* Extrait de page
· · · · · · ·

INTRODUCTION

0.1.Justifier l'élaboration d'une méthode sémiotique pour la publicité et le marketing, n'est guère difficile : dans toute pratique publicitaire ou marketing, qu'il s'agisse de biens ou de services, d'hommes ou d'institutions à présenter ou à représenter pour un large public ou un segment du public, le publicitaire doit, en toutes circonstances, produire aux yeux de ce public une image valorisante permettant d'atteindre des objectifs précisés dans chaque cas : accroissement des ventes, succès électoral, amélioration des relations sociales, etc... Chaque campagne sera pour lui l'occasion de produire une ou plusieurs configurations de signes qui seront diffusés par différents moyens pour être proposés à l'interprétation du ou des publics visés. On s'attend à ce qu'un certain effet recherché, évalué en termes de comportements, se produise.

Cependant, en examinant l'ensemble des productions publicitaires d'aujourd'hui on est nécessairement frappé par leur extrême diversité, la multitude des sources d'inspiration, des techniques d'expression, des ressorts utilisés. On peut alors se demander à bon droit s'il est bien sérieux de prétendre introduire une méthode générale dans un tel univers. Pourtant on conviendra néanmoins que la situation actuelle qui met essentiellement des "créatifs" à contribution n'est guère sécurisante. La sémiométrie, introduite récemment, n'est qu'une sorte de garde fou statistique qui n'a rien de méthodologique. Elle limite les dégats en focalisant sur des thèmes mais ne dit rien sur le sens de leurs configurations. Les idées qui germent dans l'esprit du créatif, qu'elles soient jugées bonnes ou mauvaises, sont éminemment particulières et personnelles ; elles sont liées à la situation historique et sociale qui détermine la présence de tel ou tel produit sur le marché, la commande de tel ou tel client qui le propose et qui s'est adressé à telle agence en l'assortissant d'un certain budget. Ces idées sont liées  sonhistoire et à ses expérience personnelles, à sa formation, à toutes ses particularités telles que les a produites une situation historiquement datée. En d'autres termes, ces idées sont uniques, non reproductibles, en apparence indéterminées et manifestent une sorte de "feeling" en réponse à la complexité des problèmes posés.

· · · · · · ·

* Données présentées
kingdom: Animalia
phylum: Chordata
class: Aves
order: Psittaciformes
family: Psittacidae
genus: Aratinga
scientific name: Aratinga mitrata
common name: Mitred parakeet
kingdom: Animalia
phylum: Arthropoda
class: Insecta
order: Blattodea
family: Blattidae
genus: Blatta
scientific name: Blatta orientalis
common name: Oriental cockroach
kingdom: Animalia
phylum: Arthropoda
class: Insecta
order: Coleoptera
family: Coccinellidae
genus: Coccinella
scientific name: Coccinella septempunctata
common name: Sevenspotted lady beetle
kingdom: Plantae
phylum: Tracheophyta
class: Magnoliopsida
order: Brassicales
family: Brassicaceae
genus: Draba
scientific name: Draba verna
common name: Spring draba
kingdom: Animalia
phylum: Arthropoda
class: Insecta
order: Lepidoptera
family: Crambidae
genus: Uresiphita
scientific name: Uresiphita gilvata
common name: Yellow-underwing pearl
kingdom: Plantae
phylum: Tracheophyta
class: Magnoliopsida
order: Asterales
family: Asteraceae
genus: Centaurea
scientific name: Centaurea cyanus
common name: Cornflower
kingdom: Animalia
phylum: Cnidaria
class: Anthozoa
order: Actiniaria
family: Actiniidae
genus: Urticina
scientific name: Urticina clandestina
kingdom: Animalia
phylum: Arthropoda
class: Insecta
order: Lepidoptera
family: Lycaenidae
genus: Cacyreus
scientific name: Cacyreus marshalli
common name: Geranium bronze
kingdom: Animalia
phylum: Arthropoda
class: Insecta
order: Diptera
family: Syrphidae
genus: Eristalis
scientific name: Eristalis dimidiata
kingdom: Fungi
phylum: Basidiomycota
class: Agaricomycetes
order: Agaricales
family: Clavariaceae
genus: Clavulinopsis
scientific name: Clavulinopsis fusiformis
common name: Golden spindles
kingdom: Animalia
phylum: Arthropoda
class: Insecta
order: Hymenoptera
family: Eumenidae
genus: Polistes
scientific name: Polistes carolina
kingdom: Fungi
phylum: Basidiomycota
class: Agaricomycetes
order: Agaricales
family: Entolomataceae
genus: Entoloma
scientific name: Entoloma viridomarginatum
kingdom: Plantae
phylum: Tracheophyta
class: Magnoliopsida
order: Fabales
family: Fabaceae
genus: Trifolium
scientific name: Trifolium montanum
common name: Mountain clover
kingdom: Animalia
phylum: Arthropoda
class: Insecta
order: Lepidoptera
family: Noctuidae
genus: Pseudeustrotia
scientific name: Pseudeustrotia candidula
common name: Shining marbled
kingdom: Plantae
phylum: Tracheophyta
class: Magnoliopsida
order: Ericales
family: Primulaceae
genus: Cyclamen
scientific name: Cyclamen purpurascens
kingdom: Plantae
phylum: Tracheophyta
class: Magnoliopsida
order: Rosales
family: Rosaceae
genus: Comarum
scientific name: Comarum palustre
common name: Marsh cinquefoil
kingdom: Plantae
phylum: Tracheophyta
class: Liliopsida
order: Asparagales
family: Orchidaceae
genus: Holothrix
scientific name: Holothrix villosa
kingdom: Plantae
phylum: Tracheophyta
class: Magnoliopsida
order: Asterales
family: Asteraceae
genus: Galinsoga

· · · · · · ·

* Tâches de l'exercice
a - Veuillez énumérer les objectifs que l'extrait sur la publicité donne en exemple pour l'image valorisante.
b - Renvoyez le passage de l'extrait sur la publicité qui commence à « 0.1.Justifier l'élaboration d'une » et se termine à « comportements, se produise. ».
c - D'après l'extrait sur la publicité, sur quoi la sémiométrie se focalise-t-elle ?

* Réponses aux tâches
a - accroissement des ventes ; succès électoral ; amélioration des relations sociales

b -
0.1.Justifier l'élaboration d'une méthode sémiotique pour la publicité et le marketing, n'est guère difficile : dans toute pratique publicitaire ou marketing, qu'il s'agisse de biens ou de services, d'hommes ou d'institutions à présenter ou à représenter pour un large public ou un segment du public, le publicitaire doit, en toutes circonstances, produire aux yeux de ce public une image valorisante permettant d'atteindre des objectifs précisés dans chaque cas : accroissement des ventes, succès électoral, amélioration des relations sociales, etc... Chaque campagne sera pour lui l'occasion de produire une ou plusieurs configurations de signes qui seront diffusés par différents moyens pour être proposés à l'interprétation du ou des publics visés. On s'attend à ce qu'un certain effet recherché, évalué en termes de comportements, se produise.

c - Sur des thèmes.